### PROMPT
Reproduce verbatim the text of every item below, omitting the pictures from your answer.

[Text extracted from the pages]
────

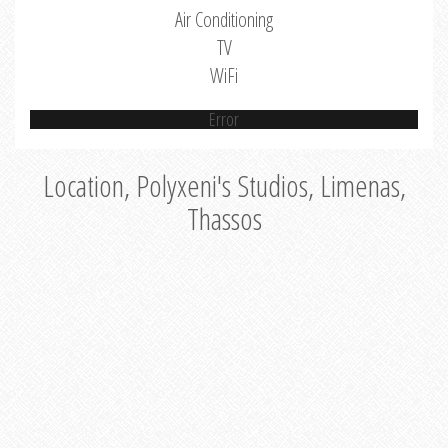
Air Conditioning
TV
WiFi
Error
Location, Polyxeni's Studios, Limenas,
Thassos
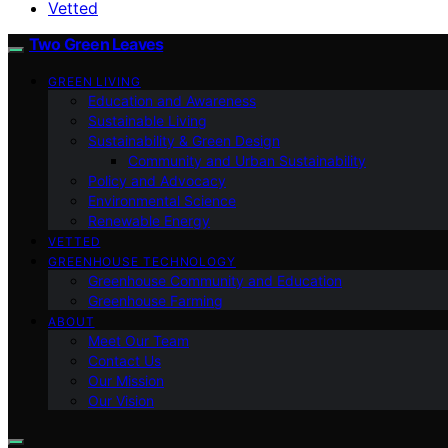
Vetted
Two Green Leaves
GREEN LIVING
Education and Awareness
Sustainable Living
Sustainability & Green Design
Community and Urban Sustainability
Policy and Advocacy
Environmental Science
Renewable Energy
VETTED
GREENHOUSE TECHNOLOGY
Greenhouse Community and Education
Greenhouse Farming
ABOUT
Meet Our Team
Contact Us
Our Mission
Our Vision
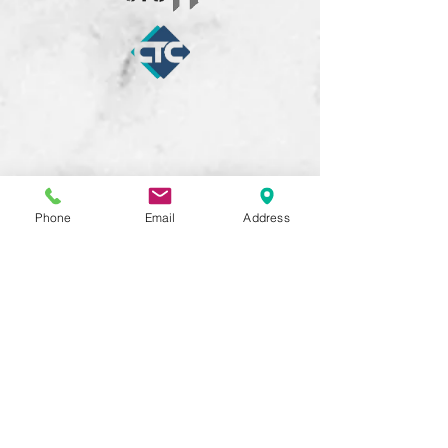
Phone
Email
Address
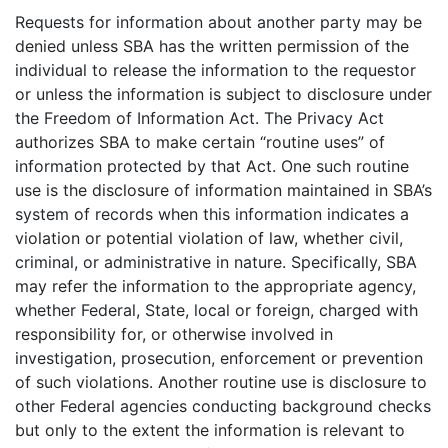
Requests for information about another party may be
denied unless SBA has the written permission of the
individual to release the information to the requestor
or unless the information is subject to disclosure under
the Freedom of Information Act. The Privacy Act
authorizes SBA to make certain “routine uses” of
information protected by that Act. One such routine
use is the disclosure of information maintained in SBA’s
system of records when this information indicates a
violation or potential violation of law, whether civil,
criminal, or administrative in nature. Specifically, SBA
may refer the information to the appropriate agency,
whether Federal, State, local or foreign, charged with
responsibility for, or otherwise involved in
investigation, prosecution, enforcement or prevention
of such violations. Another routine use is disclosure to
other Federal agencies conducting background checks
but only to the extent the information is relevant to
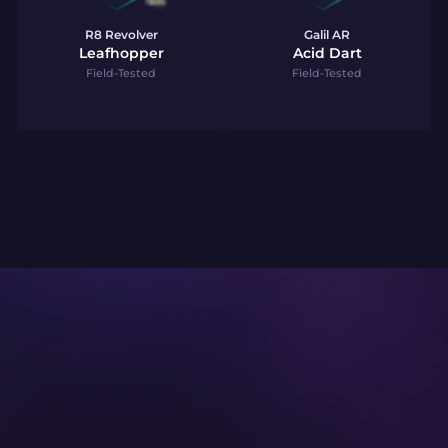
R8 Revolver
Galil AR
Leafhopper
Acid Dart
Field-Tested
Field-Tested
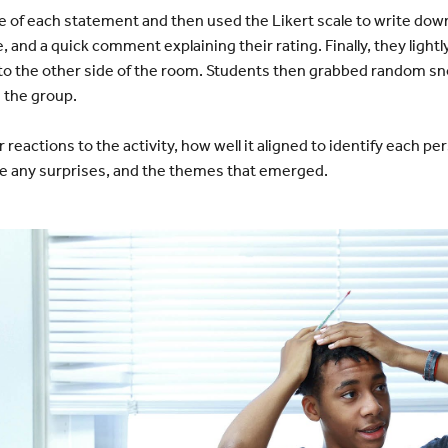
of each statement and then used the Likert scale to write dow
 and a quick comment explaining their rating. Finally, they lightly
 to the other side of the room. Students then grabbed random sn
 the group.
reactions to the activity, how well it aligned to identify each pe
e any surprises, and the themes that emerged.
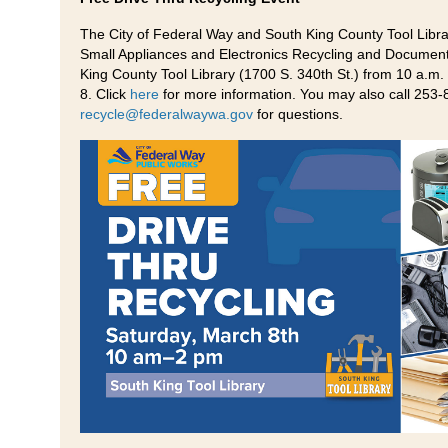
The City of Federal Way and South King County Tool Librar
Small Appliances and Electronics Recycling and Document
King County Tool Library (1700 S. 340th St.) from 10 a.m.
8. Click
here
for more information. You may also call 253-
recycle@federalwaywa.gov
for questions.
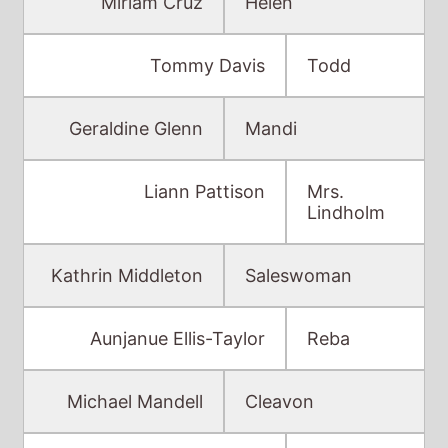
Miriam Cruz
Helen
Tommy Davis
Todd
Geraldine Glenn
Mandi
Liann Pattison
Mrs.
Lindholm
Kathrin Middleton
Saleswoman
Aunjanue Ellis-Taylor
Reba
Michael Mandell
Cleavon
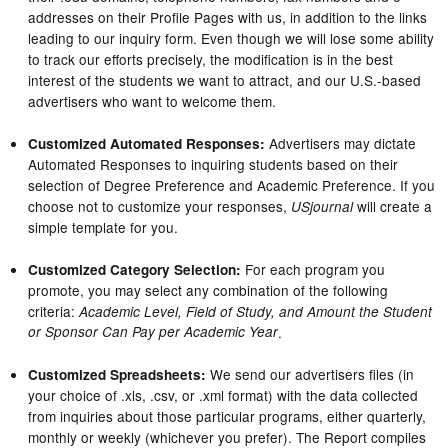
addresses on their Profile Pages with us, in addition to the links
leading to our inquiry form. Even though we will lose some ability
to track our efforts precisely, the modification is in the best
interest of the students we want to attract, and our U.S.-based
advertisers who want to welcome them.
Advertisers may dictate
Customized Automated Responses:
Automated Responses to inquiring students based on their
selection of Degree Preference and Academic Preference. If you
choose not to customize your responses,
will create a
USjournal
simple template for you.
For each program you
Customized Category Selection:
promote, you may select any combination of the following
criteria:
Academic Level, Field of Study, and Amount the Student
or Sponsor Can Pay per Academic Year
.
We send our advertisers files (in
Customized Spreadsheets:
your choice of .xls, .csv, or .xml format) with the data collected
from inquiries about those particular programs, either quarterly,
monthly or weekly (whichever you prefer). The Report compiles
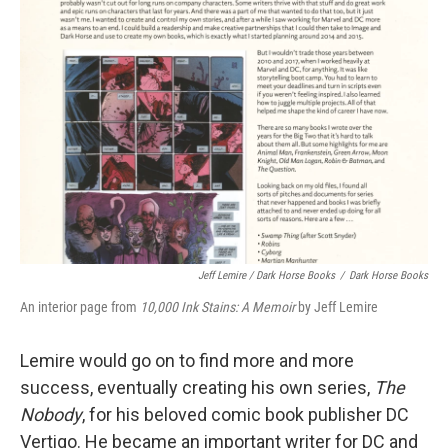
Jeff Lemire / Dark Horse Books
/
Dark Horse Books
An interior page from
10,000 Ink Stains: A Memoir
by Jeff Lemire
Lemire would go on to find more and more
success, eventually creating his own series,
The
Nobody
, for his beloved comic book publisher DC
Vertigo. He became an important writer for DC and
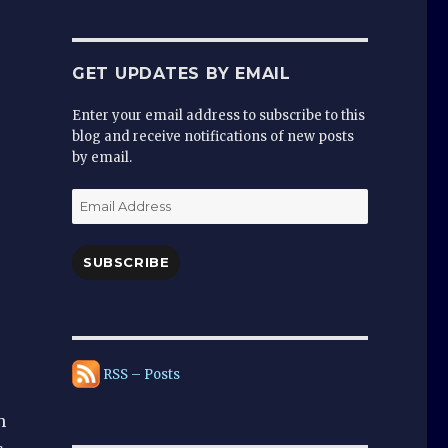
GET UPDATES BY EMAIL
Enter your email address to subscribe to this
blog and receive notifications of new posts
by email.
Email
Address
SUBSCRIBE
RSS – Posts
h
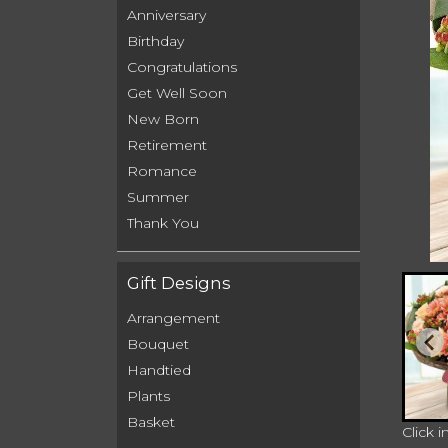
Anniversary
Birthday
Congratulations
Get Well Soon
New Born
Retirement
Romance
Summer
Thank You
Gift Designs
Arrangement
Bouquet
Handtied
Plants
Basket
Click 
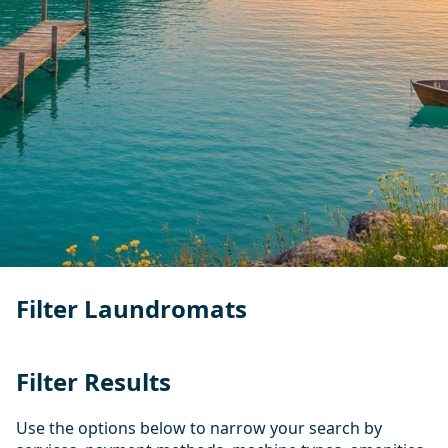
Filter Laundromats
Filter Results
Use the options below to narrow your search by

────

### RESPONSE
Air Conditioning
TV
WiFi
Error
Location, Polyxeni's Studios, Limenas,
Thassos
Vetted
Two Green Leaves
GREEN LIVING
Education and Awareness
Sustainable Living
Sustainability & Green Design
Community and Urban Sustainability
Policy and Advocacy
Environmental Science
Renewable Energy
VETTED
GREENHOUSE TECHNOLOGY
Greenhouse Community and Education
Greenhouse Farming
ABOUT
Meet Our Team
Contact Us
Our Mission
Our Vision
Phone
Email
Address
Requests for information about another party may be
denied unless SBA has the written permission of the
individual to release the information to the requestor
or unless the information is subject to disclosure under
the Freedom of Information Act. The Privacy Act
authorizes SBA to make certain “routine uses” of
information protected by that Act. One such routine
use is the disclosure of information maintained in SBA’s
system of records when this information indicates a
violation or potential violation of law, whether civil,
criminal, or administrative in nature. Specifically, SBA
may refer the information to the appropriate agency,
whether Federal, State, local or foreign, charged with
responsibility for, or otherwise involved in
investigation, prosecution, enforcement or prevention
of such violations. Another routine use is disclosure to
other Federal agencies conducting background checks
but only to the extent the information is relevant to
R8 Revolver
Galil AR
Leafhopper
Acid Dart
Field-Tested
Field-Tested
of each statement and then used the Likert scale to write dow
 and a quick comment explaining their rating. Finally, they lightly
 to the other side of the room. Students then grabbed random sn
 the group.
reactions to the activity, how well it aligned to identify each pe
e any surprises, and the themes that emerged.
The City of Federal Way and South King County Tool Librar
Small Appliances and Electronics Recycling and Document
King County Tool Library (1700 S. 340th St.) from 10 a.m.
8. Click
here
for more information. You may also call 253-
recycle@federalwaywa.gov
for questions.
Miriam Cruz
Helen
Tommy Davis
Todd
Geraldine Glenn
Mandi
Liann Pattison
Mrs.
Lindholm
Kathrin Middleton
Saleswoman
Aunjanue Ellis-Taylor
Reba
Michael Mandell
Cleavon
addresses on their Profile Pages with us, in addition to the links
leading to our inquiry form. Even though we will lose some ability
to track our efforts precisely, the modification is in the best
interest of the students we want to attract, and our U.S.-based
advertisers who want to welcome them.
Advertisers may dictate
Customized Automated Responses:
Automated Responses to inquiring students based on their
selection of Degree Preference and Academic Preference. If you
choose not to customize your responses,
will create a
USjournal
simple template for you.
For each program you
Customized Category Selection:
promote, you may select any combination of the following
criteria:
Academic Level, Field of Study, and Amount the Student
or Sponsor Can Pay per Academic Year
.
We send our advertisers files (in
Customized Spreadsheets:
your choice of .xls, .csv, or .xml format) with the data collected
from inquiries about those particular programs, either quarterly,
monthly or weekly (whichever you prefer). The Report compiles
Jeff Lemire / Dark Horse Books
/
Dark Horse Books
An interior page from
10,000 Ink Stains: A Memoir
by Jeff Lemire
Lemire would go on to find more and more
success, eventually creating his own series,
The
Nobody
, for his beloved comic book publisher DC
Vertigo. He became an important writer for DC and
GET UPDATES BY EMAIL
Enter your email address to subscribe to this
blog and receive notifications of new posts
by email.
Email
Address
SUBSCRIBE
RSS – Posts
h
Anniversary
Birthday
Congratulations
Get Well Soon
New Born
Retirement
Romance
Summer
Thank You
Gift Designs
Arrangement
Bouquet
Handtied
Plants
Basket
Click 
Filter Laundromats
Filter Results
Use the options below to narrow your search by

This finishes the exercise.